Using the entries below, output each line exactly from the first through the one that contains "Kills bed bugs on".

*** Begin section ***

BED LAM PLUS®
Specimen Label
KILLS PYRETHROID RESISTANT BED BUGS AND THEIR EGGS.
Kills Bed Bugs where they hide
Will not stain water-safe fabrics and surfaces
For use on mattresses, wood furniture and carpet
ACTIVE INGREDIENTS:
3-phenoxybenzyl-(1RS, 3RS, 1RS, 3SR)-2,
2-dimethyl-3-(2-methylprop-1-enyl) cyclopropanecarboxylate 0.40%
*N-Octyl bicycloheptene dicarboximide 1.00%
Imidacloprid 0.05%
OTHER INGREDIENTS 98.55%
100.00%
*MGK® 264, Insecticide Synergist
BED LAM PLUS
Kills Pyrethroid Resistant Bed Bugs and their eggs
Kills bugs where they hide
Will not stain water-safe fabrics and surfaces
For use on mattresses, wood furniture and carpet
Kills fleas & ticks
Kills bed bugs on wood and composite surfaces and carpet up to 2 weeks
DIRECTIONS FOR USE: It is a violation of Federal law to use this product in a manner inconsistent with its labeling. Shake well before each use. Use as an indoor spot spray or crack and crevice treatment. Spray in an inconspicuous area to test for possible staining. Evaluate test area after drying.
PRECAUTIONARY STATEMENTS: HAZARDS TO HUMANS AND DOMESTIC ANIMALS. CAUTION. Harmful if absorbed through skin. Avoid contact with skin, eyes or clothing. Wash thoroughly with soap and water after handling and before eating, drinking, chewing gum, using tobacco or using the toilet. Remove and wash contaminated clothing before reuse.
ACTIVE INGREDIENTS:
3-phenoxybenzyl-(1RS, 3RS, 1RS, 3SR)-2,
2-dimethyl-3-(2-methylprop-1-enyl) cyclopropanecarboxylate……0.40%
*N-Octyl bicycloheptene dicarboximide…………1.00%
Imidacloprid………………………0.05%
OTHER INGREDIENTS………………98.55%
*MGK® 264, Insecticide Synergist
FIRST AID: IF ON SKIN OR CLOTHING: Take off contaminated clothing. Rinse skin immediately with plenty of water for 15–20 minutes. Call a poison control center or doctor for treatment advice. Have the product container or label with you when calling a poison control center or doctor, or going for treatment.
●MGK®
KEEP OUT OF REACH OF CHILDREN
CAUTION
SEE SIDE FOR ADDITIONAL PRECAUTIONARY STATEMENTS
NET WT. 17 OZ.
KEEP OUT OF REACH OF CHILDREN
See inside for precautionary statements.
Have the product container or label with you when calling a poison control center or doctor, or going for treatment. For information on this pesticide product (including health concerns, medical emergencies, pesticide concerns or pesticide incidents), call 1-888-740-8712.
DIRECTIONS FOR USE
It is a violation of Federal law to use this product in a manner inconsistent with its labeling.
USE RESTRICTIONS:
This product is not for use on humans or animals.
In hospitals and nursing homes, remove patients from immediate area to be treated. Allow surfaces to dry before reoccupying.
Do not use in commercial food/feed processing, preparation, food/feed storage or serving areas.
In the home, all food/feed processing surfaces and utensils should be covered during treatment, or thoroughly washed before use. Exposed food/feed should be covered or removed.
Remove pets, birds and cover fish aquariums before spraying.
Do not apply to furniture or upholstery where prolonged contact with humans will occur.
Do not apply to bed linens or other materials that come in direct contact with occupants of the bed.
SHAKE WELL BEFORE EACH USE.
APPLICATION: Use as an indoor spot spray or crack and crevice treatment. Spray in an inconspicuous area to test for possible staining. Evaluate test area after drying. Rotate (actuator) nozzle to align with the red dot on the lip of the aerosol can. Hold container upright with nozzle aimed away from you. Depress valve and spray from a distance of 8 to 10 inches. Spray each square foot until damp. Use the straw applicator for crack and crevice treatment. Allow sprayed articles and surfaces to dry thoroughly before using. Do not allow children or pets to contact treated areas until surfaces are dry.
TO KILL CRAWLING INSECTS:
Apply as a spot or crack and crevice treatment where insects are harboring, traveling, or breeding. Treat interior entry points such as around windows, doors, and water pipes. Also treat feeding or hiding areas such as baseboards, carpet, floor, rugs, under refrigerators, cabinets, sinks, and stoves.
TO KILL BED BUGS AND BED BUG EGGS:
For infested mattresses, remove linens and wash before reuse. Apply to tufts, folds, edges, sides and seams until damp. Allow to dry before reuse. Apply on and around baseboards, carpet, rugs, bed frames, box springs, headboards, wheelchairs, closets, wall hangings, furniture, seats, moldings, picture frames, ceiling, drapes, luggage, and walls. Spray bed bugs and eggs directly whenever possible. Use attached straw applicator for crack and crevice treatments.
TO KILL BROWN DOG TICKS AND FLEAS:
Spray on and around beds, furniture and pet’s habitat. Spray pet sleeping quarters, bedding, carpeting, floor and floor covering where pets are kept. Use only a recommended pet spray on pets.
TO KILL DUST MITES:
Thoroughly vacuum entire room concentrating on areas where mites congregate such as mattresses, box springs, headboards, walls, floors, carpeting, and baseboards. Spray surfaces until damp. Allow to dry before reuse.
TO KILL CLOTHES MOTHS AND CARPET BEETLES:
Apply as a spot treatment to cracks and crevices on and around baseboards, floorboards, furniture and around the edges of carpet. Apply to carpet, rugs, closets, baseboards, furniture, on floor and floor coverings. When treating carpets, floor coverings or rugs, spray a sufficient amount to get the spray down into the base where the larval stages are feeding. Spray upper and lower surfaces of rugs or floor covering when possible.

*** End section ***

Response —
BED LAM PLUS®
Specimen Label
KILLS PYRETHROID RESISTANT BED BUGS AND THEIR EGGS.
Kills Bed Bugs where they hide
Will not stain water-safe fabrics and surfaces
For use on mattresses, wood furniture and carpet
ACTIVE INGREDIENTS:
3-phenoxybenzyl-(1RS, 3RS, 1RS, 3SR)-2,
2-dimethyl-3-(2-methylprop-1-enyl) cyclopropanecarboxylate 0.40%
*N-Octyl bicycloheptene dicarboximide 1.00%
Imidacloprid 0.05%
OTHER INGREDIENTS 98.55%
100.00%
*MGK® 264, Insecticide Synergist
BED LAM PLUS
Kills Pyrethroid Resistant Bed Bugs and their eggs
Kills bugs where they hide
Will not stain water-safe fabrics and surfaces
For use on mattresses, wood furniture and carpet
Kills fleas & ticks
Kills bed bugs on wood and composite surfaces and carpet up to 2 weeks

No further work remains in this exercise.